Yes, I should have gone to the Google I/O conference: I would have a sandbox Wave developers account right now. Oh well. It almost gives me a headache thinking about the server resources that will be required to support a world wide deployment and large scale adoption of applications built on Wave, end users of the basic Wave platform, etc. That said, I don’t have to worry about how Google implements AppEngine, Wave, etc., and the details of how Amazon implements AWS. That is the point:
Cloud resources place an abstraction barrier between developers and deployment concerns.
As someone who actually enjoys dealing with server deployment issues, this is still a very good thing. Anything that lowers cost and makes development faster is a good thing, even when we have to leave doing some fun work behind us.
I like that there are already two other companies besides Google that are implementing Wave protocols and services (I want access to that Emacs Wave client Open source implementations and multiple service vendors make the platform a safer technology choice. I liked the bit in the demo video on privacy and security (related: see Amazon’s white paper on dealing with HIPAA privacy laws in EC2 hosted systems).

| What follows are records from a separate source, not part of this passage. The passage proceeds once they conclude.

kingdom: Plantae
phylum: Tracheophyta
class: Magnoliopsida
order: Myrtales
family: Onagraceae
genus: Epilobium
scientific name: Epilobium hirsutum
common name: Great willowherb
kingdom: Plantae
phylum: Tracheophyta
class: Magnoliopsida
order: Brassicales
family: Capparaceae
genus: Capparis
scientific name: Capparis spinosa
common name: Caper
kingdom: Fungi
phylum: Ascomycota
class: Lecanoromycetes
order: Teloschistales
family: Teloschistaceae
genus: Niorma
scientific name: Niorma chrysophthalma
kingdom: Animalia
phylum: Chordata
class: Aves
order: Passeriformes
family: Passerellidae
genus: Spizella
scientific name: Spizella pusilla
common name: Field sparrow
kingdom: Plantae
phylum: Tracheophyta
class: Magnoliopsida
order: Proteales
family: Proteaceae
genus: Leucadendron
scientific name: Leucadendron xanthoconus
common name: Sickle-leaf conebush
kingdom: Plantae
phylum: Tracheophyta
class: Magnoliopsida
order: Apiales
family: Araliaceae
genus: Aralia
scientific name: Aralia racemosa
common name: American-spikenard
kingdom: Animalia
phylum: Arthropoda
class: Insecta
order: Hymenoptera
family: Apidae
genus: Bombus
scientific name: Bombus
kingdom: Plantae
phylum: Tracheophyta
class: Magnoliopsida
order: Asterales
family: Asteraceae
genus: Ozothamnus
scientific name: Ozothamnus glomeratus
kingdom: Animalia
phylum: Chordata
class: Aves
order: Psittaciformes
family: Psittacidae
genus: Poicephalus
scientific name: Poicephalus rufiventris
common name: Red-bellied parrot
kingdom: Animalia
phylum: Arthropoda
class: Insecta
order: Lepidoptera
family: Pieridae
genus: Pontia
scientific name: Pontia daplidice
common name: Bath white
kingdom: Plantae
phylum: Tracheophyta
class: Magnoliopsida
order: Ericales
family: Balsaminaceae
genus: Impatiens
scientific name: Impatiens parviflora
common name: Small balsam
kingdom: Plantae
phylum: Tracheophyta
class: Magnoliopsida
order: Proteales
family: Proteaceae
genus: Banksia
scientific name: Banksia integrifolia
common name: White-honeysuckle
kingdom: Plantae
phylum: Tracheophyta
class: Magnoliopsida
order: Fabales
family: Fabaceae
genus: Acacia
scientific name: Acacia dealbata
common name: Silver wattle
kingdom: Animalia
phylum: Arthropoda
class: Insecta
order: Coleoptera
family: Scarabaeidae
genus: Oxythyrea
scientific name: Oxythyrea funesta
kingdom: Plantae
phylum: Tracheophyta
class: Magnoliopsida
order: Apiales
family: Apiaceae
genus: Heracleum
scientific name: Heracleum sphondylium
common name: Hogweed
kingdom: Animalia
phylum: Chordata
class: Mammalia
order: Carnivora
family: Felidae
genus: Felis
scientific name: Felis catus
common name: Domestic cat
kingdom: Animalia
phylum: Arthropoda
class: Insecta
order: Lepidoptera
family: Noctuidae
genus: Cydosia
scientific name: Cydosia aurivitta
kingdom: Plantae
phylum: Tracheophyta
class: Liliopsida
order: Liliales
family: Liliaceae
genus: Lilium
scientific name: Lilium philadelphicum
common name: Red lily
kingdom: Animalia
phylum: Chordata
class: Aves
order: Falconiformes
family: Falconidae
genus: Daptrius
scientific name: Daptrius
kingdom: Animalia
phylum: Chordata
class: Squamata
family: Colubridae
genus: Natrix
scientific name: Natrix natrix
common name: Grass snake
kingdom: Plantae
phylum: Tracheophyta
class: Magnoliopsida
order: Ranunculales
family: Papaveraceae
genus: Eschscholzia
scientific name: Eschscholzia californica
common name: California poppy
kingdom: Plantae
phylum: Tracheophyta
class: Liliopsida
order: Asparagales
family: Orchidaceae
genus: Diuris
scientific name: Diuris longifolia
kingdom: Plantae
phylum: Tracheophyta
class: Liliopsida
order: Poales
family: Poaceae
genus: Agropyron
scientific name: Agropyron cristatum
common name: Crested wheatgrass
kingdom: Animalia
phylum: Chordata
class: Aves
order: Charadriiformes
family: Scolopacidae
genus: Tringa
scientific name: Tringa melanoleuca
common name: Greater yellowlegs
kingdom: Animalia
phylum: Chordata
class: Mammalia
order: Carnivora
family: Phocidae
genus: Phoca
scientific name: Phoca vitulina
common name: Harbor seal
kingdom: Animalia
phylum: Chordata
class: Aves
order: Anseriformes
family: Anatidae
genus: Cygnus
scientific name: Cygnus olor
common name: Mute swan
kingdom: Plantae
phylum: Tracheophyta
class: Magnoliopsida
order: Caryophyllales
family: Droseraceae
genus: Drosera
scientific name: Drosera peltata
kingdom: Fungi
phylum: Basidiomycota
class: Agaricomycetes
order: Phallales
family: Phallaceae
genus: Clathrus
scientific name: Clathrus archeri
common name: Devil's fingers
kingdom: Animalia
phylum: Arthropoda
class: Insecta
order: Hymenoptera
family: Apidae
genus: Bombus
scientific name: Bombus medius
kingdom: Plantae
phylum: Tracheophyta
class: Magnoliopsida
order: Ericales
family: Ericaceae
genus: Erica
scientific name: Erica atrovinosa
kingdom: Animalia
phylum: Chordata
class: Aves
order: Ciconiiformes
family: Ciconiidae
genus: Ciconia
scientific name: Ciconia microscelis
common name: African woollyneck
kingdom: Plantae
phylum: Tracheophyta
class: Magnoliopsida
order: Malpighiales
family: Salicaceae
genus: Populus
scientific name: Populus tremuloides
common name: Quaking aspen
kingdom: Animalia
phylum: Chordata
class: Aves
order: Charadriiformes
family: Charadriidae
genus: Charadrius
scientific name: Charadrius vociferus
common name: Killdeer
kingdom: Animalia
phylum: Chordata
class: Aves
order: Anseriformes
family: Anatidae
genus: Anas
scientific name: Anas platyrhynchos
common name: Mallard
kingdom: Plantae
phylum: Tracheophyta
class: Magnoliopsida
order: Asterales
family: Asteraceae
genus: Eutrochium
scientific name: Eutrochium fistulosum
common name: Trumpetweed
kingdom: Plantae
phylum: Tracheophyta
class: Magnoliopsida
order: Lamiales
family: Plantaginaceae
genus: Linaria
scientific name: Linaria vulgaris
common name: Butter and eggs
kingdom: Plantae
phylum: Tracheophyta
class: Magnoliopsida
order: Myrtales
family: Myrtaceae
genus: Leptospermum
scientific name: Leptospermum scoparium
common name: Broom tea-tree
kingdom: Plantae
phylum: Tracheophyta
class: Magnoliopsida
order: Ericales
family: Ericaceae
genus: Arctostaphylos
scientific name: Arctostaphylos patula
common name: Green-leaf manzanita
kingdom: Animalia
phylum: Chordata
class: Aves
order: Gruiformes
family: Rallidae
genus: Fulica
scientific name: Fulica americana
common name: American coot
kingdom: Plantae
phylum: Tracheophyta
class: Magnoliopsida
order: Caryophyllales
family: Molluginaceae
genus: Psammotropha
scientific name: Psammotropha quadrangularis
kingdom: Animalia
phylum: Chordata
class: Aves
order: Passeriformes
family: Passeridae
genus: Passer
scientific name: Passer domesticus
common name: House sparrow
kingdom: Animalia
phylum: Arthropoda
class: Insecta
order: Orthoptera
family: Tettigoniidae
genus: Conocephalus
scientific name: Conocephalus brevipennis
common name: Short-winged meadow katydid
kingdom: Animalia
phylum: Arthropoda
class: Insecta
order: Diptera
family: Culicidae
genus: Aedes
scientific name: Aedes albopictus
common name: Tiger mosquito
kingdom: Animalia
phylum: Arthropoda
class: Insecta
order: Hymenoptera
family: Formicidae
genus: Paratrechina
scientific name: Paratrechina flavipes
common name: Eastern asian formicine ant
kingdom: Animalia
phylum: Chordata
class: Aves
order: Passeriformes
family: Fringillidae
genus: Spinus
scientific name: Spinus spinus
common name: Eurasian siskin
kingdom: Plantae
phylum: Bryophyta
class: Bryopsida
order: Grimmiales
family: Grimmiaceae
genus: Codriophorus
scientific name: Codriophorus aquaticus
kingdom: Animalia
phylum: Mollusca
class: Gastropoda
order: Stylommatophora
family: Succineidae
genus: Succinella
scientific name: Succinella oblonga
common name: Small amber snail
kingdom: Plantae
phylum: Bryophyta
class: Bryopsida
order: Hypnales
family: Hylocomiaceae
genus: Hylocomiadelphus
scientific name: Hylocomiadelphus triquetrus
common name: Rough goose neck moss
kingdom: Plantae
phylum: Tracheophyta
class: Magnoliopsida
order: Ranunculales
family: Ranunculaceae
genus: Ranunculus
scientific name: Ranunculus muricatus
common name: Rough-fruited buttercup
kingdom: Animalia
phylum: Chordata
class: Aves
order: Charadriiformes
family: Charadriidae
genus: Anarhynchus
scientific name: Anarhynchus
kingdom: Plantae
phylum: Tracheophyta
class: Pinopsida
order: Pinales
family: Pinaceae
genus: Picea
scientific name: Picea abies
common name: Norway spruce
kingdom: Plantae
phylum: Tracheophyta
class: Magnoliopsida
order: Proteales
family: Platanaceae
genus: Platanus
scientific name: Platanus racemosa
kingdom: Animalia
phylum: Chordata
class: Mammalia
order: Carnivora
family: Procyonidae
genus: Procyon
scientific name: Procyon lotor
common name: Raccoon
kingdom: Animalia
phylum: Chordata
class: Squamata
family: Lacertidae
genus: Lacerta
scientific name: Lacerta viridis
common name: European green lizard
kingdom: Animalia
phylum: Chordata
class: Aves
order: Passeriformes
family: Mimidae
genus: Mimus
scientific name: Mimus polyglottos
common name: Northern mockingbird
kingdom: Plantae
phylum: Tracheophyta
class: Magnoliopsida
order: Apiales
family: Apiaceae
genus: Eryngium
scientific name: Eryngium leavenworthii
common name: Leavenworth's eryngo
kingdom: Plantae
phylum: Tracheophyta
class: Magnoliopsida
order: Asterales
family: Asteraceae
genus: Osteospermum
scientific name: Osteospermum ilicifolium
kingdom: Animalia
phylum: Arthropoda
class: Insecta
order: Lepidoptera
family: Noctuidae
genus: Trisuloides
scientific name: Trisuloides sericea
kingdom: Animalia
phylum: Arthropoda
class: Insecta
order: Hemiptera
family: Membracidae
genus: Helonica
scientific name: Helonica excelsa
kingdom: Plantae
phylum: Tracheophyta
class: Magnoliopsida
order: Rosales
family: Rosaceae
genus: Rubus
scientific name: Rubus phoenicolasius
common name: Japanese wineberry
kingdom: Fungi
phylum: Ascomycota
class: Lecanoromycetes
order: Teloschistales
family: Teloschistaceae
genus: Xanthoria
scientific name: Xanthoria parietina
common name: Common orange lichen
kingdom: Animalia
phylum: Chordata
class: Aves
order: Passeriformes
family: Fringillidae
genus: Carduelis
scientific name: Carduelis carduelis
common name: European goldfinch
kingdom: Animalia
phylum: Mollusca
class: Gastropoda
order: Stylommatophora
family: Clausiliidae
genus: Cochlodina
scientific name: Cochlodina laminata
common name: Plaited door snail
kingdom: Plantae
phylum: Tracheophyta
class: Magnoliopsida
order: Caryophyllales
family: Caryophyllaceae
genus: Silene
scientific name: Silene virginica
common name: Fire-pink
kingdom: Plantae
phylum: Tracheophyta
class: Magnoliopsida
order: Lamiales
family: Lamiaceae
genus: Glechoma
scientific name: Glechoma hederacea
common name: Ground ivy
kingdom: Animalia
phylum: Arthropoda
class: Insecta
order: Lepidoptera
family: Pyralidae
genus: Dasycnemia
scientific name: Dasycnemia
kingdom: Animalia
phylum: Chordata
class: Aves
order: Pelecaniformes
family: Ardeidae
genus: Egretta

I’ll obviously wait until I get a Wave developer’s account and spend a 100 hours (or so) to kick the tires (some good documentation is already becoming available), but I might decide to write a short book on the Wave platform. I usually just write about things that I already use in my work, but since using resources like Amazon EC2, AppEngine, and Wave will be so important to my work and businesses in the future, time spent on Wave should be a good investment. BTW, I am working on a DevX article right now on the Google Java AppEngine. My APress book Scripting Intelligence: Web 3.0 Information, Gathering and Processing (should be in print in about 4 weeks) has some material on Amazon’s EC2, S3, and Elastic MapReduce.